Les travaux de construction et d’embellissement se sont étendus jusqu’au XVIIe siècle, avec des restaurations majeures menées en 1860 par l’architecte Alphonse Durand. Les vitraux, en grande partie réalisés par des maîtres verriers du XVe siècle, incluent des œuvres d’Arnoult de Nimègue (1475–1540) et de Romain Buron, ainsi qu’une verrière dédiée à sainte Clotilde, offerte vers 1540–1550 par Alexandre La Vache et son épouse. Ces vitraux ont été restaurés au XIXe siècle par Édouard Didron, Pierre Gaudin, et les ateliers Duhamel Marette. Une frise sculptée sous les verrières nord illustre des scènes de la vie rurale.
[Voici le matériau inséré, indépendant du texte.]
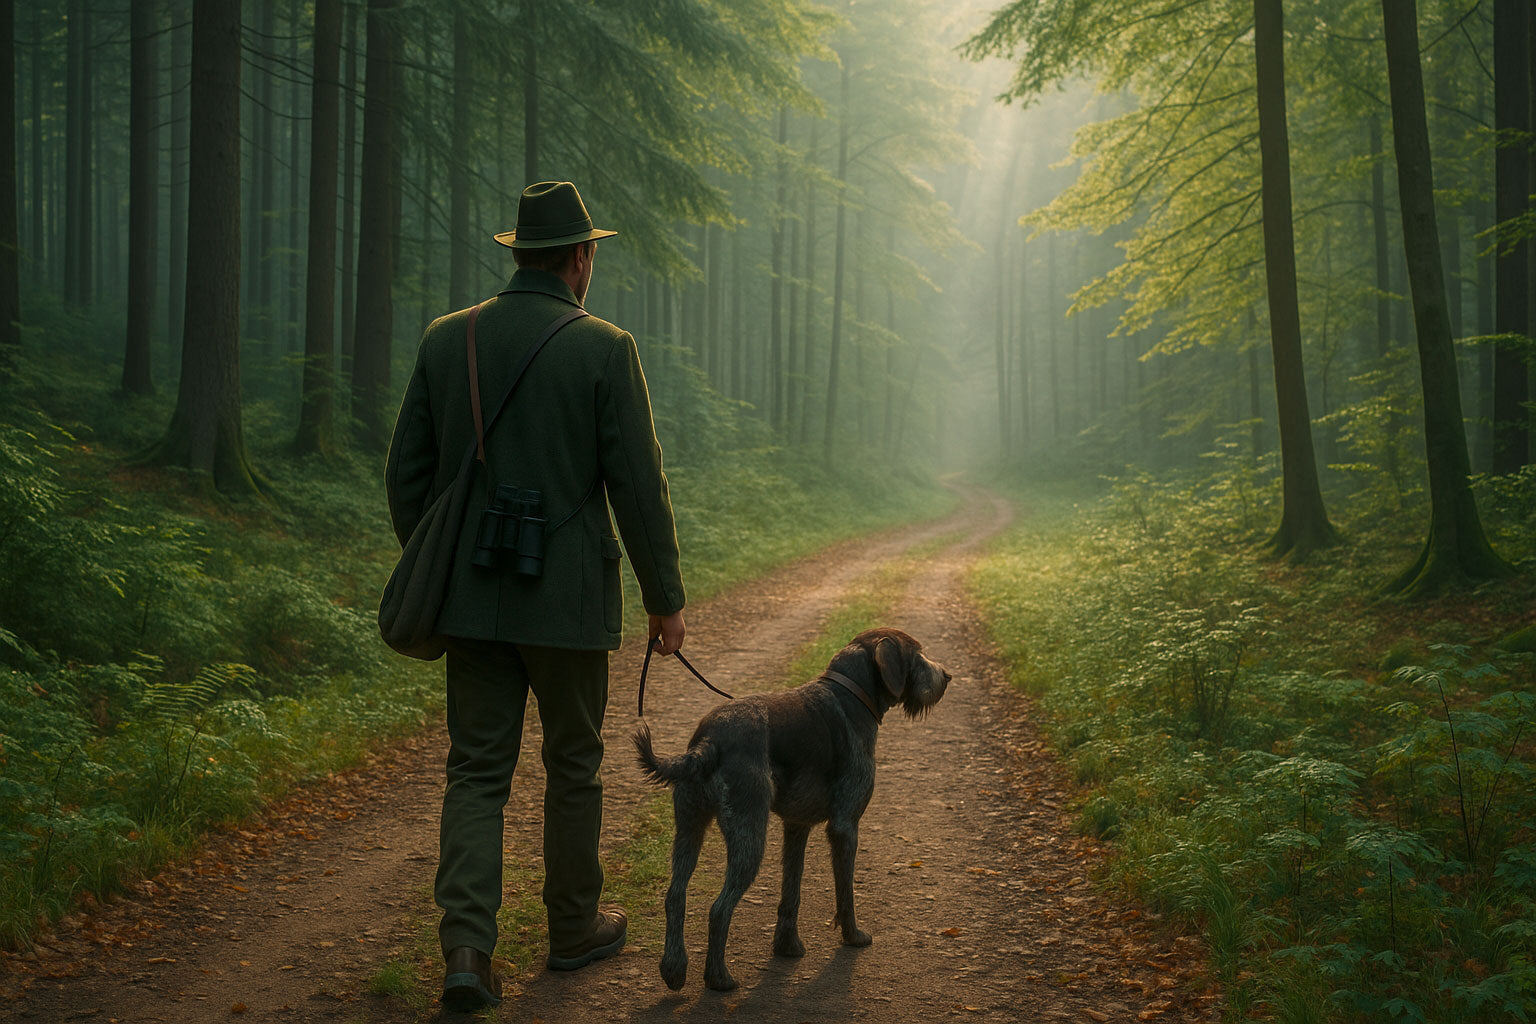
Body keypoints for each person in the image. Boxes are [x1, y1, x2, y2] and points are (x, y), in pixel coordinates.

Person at [385, 180, 687, 1012]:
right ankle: (572, 929)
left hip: (471, 602)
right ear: (581, 259)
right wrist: (665, 598)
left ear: (518, 253)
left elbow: (406, 476)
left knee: (477, 772)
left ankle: (468, 955)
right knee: (574, 766)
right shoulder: (605, 348)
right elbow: (637, 486)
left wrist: (439, 553)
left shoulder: (450, 341)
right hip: (570, 605)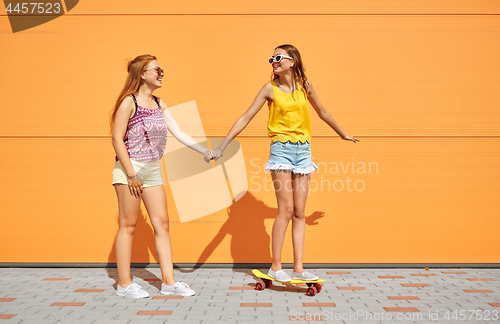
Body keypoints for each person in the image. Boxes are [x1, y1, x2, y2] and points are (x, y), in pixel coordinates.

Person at [209, 45, 359, 282]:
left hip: (304, 150)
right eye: (271, 58)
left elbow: (322, 111)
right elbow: (245, 117)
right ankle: (276, 267)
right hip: (281, 150)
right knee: (286, 210)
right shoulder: (270, 89)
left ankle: (298, 268)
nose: (273, 61)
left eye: (278, 57)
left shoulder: (305, 87)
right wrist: (222, 147)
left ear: (292, 61)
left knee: (300, 212)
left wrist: (342, 133)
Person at [110, 54, 213, 298]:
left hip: (152, 167)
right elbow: (116, 139)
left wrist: (204, 151)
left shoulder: (159, 103)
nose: (161, 73)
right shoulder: (129, 102)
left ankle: (169, 282)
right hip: (129, 168)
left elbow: (178, 132)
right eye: (156, 69)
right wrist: (131, 173)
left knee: (162, 224)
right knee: (128, 225)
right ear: (142, 74)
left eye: (161, 69)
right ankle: (124, 285)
L’église conserve un buffet d’orgue en bois sculpté de 1573, orné de scènes bibliques, mythologiques et scientifiques, ainsi qu’un instrument moderne signé Aristide Cavaillé-Coll. Parmi ses trésors picturaux figurent trois toiles de Quentin Varin (vers 1612), maître de Nicolas Poussin, et une œuvre de Jacques Stella (1640). La statuaire inclut un groupe sculpté du XVIe siècle représentant la mise au tombeau, provenant de la chartreuse de Bourbon-lèz-Gaillon. Plusieurs pierres tombales des XIIIe et XVIIe siècles y sont également présentes, dont celle de Richard de Saint-Laurent (vers 1254), doyen du chapitre d’Andely.
La collégiale est aussi liée à des figures littéraires : Marie de Lampérière, épouse de Pierre Corneille, et son beau-frère Thomas Corneille y sont inhumés, bien que leurs sépultures restent introuvables. En 1656, l’église reçut une relique de sainte Clotilde (une côte), renforçant son statut de lieu de vénération. Les tombeaux des anciens seigneurs de Radeval, mentionnés en 1718 par Nicolas Bertin, se trouvaient près du maître-autel. L’édifice, propriété de la commune, témoigne ainsi d’un patrimoine artistique, historique et religieux exceptionnel, marqué par des influences flamandes, renaissantes et baroques.